Renewal: First Step

It has been a long time (almost two years) since I've written anything on this blog. It has been challenging mentally and emotionally to think about the process and experiences we have been through and its associated outcomes. After delaying the second transfer attempt, we ended up having a large financial responsibility that made it unfeasible to continue at that time. Additionally, the fertility center we were working with was very challenging to coordinate with and have complete and accurate information. We were connected with a new center and our single remaining embryo has been transferred there for storage should we want to attempt again in the future. If we do pursue that, it would be like starting from the beginning. 

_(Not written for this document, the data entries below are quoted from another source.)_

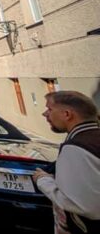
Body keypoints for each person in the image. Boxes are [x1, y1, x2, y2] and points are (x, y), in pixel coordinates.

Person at [32, 91, 100, 234]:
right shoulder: (92, 139)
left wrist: (43, 180)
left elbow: (84, 206)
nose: (44, 114)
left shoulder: (76, 147)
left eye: (50, 109)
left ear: (67, 114)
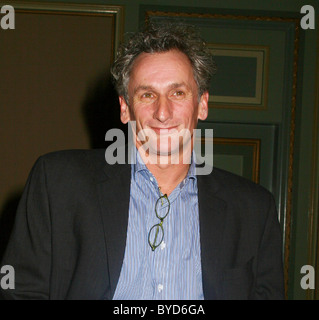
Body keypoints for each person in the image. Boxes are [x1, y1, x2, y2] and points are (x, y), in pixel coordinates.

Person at [0, 23, 284, 300]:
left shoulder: (254, 209)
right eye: (147, 95)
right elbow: (20, 291)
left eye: (178, 93)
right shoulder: (57, 183)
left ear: (202, 104)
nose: (163, 112)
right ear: (125, 108)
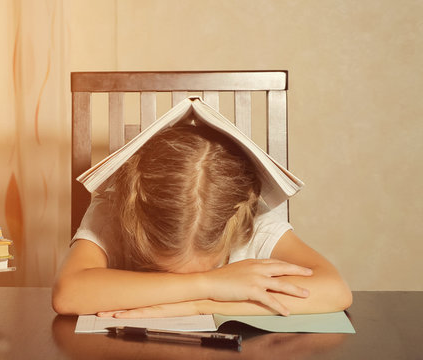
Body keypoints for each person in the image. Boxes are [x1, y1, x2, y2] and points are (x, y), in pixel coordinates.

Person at [52, 123, 352, 318]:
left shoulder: (255, 222)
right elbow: (69, 294)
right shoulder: (112, 211)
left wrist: (199, 305)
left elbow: (334, 290)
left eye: (208, 267)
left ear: (234, 225)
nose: (182, 280)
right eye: (163, 272)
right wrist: (208, 282)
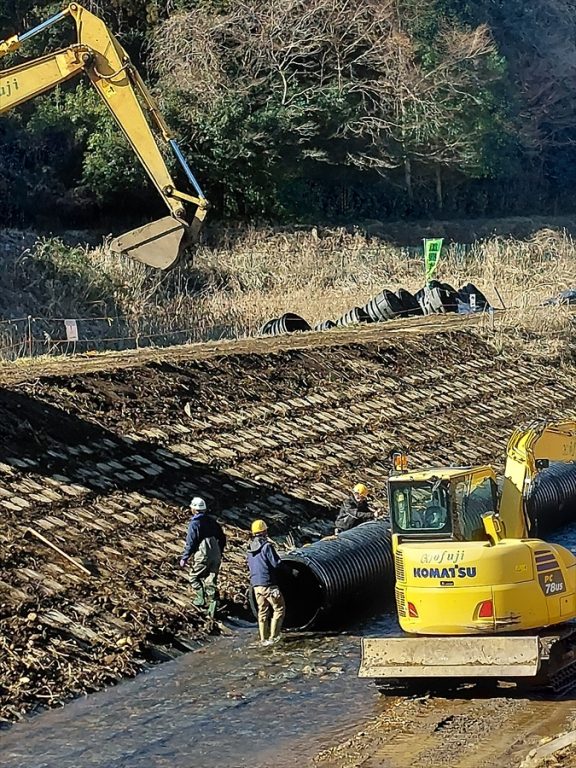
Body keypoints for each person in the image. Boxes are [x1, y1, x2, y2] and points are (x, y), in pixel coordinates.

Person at [179, 497, 226, 617]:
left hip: (203, 552)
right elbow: (222, 537)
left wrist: (185, 557)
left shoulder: (195, 523)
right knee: (211, 577)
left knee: (194, 577)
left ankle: (200, 599)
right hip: (216, 551)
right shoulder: (212, 521)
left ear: (194, 509)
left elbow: (191, 542)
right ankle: (214, 602)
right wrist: (220, 550)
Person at [247, 519, 286, 646]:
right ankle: (273, 638)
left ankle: (263, 639)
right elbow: (276, 563)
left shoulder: (250, 549)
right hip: (269, 585)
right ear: (264, 531)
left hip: (256, 586)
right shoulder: (267, 546)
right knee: (279, 608)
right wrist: (289, 570)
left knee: (262, 611)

I'm writing now to update everyone on our current endeavor. Last summer, we looked into the potential to foster to adopt. I personally am adopted and this was always an avenue that we thought about pursuing but did not initially for a multitude of reasons, i.e mentors talking negative aspects, risk of starting the process and becoming attached to a child only for the process to be reversed, and just the implications of adopting a child from foster care meaning that they lost their initial family and although we would be growing ours, it means that reunification, the primary goal of foster care, was not successful. Additionally, there's a lot of mixed emotions about the fact that we started with the gestational carrier process and are now switching to potentially foster to adopt. There's a self-perception, and potentially an external perception, that this is our second choice or a back-up option. Personally, I don't care about the perception, but I do wonder how that perception may impact a child we may adopt should they learn of the initial attempt at gestational carrier. Will the pivot make them feel as though we didn't get what we wanted, and they were a consolation? If after adopting a child should we pursue use of our remaining embryo, would that make the adopted child feel as though they weren't good enough? 

On 5/25/2023 we attended an in-person informational session at Wentworth Library in St. Paul with Evolve. They're an adoption agency that partners with the county to find appropriate permanency placements. There were two social workers/adoption specialists along with a program coordination/admin who presented the information. What we liked about Evolve as an agency is their mission to improve the system by working towards anti-oppressive, trauma-informed, and youth-focused adoption. The presenters were passionate and are clearly experts in their field. I'm always humbled when entering spaces where I know minimal information and am always in awe at how much others know.

We mailed our initial application on 5/26/2023. Once they receive it, we receive a phone call from a program manager/admin who will ask further questions to make sure that we're a mutual fit for each other. After that, we start working with a social worker and obtaining a foster license as this will be required as any youth adopted will have the state as their guardian for some period of time even while living with us. 

We're cautiously excited but given prior let downs, also guarded. 

At this point, all we can do is wait - which is a common theme no matter what route we take.